> **DATASET RECORDS**
* * * * * * *
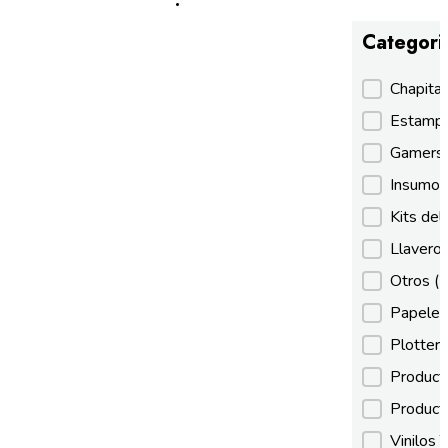
Categori
Categori
Chapita
Estamp
Gamer
Insumos
Kits de
Llaveros
Otros
(
Papeles
Plotter
Product
Product
Vinilos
* * * * * * *
Copy the records exactly, leaving out every picture.

> **YOUR RESPONSE**
Categori
Categori
Chapita
Estamp
Gamer
Insumos
Kits de
Llaveros
Otros
(
Papeles
Plotter
Product
Product
Vinilos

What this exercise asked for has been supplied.